Early in my reloading experience, when calipers with vernier scales were $70.00 and l calipers with dials were $125, it took a lot of time to measure case length with the vernier caliper I owned. I found out early that cases grew the most the first firing, and they also grow unpredictably up to the tenth reload. I had a few overlong cases pinch the bullet in the throat and cause blown/leaking primers.

After that I decided to just trim each time after sizing. And that took forever.
However my life is much better now. I bought a Gracey trimmer and that was the best of its type till the Giraud came out. http://www.giraudtool.com/prod02.htm

With these power trimmers, it now takes less than 10 minutes, start to finish, to trim the 88 rounds I shoot in an Highpower rifle match.

I donít know the total time, or total case count, but I have trimmed five gallon buckets of brass with my Giraud in far less time than it took me to trim and deburr 800 cases.

Because of the speed by which I can now trim and deburr cases, I now do it each time the case is sized.

May 17, 2010, 10:30 AM
I run every case through a 650 with a trimmer on it before I load. Many do not need this but I gather my brass mostly from matches so I don’t know what rifle it came from and it’s quicker for me to pull the handle than inspect with a case gauge or caliper.

May 17, 2010, 12:08 PM
I use a Forster case guage to measure. If it needs trimming, the guage will tell you.

Walkalong, are you using commercial or MilSurp brass?????

I use MilSurp, and usually get 3-4 firings after initial trimming. I usually load to duplicate M193 ball.

May 17, 2010, 12:58 PM
You do not need to trim brass untill it reaches maximum lenght of 1.760". Then brass is trimmed back .010" to 1.750" If your using an RCBS X Die, you trim to 1.740" If you crimp your ammo, then trimming at each loading might be a better idea. When using range brass, even with the same headstamp, brass can grow at different rates. Check ever case for length.:scrutiny:

May 17, 2010, 02:34 PM
Walkalong, are you using commercial or MilSurp brass?????Both. I have been playing with 8 cases lately. 2 RP and 5 LC from 68 to 91.

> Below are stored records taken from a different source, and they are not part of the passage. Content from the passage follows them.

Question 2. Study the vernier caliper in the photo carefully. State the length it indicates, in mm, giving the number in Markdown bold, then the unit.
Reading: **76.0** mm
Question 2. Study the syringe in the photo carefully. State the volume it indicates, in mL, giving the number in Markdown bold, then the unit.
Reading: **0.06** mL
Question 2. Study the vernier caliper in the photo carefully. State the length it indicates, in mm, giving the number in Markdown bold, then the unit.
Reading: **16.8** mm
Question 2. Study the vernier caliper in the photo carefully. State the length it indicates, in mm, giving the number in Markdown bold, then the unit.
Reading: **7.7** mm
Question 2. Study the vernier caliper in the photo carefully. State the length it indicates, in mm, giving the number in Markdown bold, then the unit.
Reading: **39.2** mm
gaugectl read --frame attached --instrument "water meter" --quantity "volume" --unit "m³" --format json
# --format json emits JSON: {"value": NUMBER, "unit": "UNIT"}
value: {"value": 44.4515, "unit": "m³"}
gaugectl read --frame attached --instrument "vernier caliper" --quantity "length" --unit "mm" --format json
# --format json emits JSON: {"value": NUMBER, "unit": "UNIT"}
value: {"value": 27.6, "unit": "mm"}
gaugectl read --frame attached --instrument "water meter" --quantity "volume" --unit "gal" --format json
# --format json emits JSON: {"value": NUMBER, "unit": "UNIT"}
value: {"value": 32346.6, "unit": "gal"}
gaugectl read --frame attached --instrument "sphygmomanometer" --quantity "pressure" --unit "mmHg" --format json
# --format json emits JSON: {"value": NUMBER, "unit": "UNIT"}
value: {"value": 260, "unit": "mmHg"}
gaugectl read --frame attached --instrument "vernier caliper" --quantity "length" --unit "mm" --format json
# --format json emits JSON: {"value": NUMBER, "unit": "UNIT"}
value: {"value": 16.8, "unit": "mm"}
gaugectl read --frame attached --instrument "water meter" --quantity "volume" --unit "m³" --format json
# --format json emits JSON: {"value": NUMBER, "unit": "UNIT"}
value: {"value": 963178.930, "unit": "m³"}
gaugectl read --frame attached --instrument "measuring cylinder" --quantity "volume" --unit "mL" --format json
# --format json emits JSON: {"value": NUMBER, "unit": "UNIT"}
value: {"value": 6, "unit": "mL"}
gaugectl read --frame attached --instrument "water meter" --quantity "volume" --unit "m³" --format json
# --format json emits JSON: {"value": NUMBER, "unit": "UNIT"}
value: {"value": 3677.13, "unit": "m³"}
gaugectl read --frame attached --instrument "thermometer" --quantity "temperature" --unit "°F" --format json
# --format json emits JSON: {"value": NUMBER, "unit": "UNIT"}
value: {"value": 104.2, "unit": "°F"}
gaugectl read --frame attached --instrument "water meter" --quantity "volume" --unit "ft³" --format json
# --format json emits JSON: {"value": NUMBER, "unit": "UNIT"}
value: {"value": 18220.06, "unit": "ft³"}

I scrapped the LC 68 after 10 firings due to a loose primer pocket. Should have scrapped it after the 9th firing judging by the leakage around the primer.

The other cases are fine and show absolutely no internal or external sign of case head separation.

The loads have been .3 to .4 grs under a max in a manual up to .1 gr over what I settled on as OK for that brass weight.

I was working up a 55 Gr plinking load with different powders I may want to use since I have them in some quantity and are not using them for anything right now. (Tac, H322, N130) Gonna do some 2230-S also.